> **EXERCISE DIRECTIONS**:
What lines below hold the string "right"? Copy them all.
· · · ·
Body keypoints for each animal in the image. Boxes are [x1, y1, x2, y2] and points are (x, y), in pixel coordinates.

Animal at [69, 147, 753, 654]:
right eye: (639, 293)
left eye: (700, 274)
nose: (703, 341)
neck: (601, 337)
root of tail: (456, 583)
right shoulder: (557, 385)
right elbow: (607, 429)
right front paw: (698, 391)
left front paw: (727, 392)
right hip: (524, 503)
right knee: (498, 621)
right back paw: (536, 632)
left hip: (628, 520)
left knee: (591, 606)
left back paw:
· · · ·
> **OUTPUT BELOW**:
right eye: (639, 293)
right shoulder: (557, 385)
right elbow: (607, 429)
right front paw: (698, 391)
right hip: (524, 503)
right knee: (498, 621)
right back paw: (536, 632)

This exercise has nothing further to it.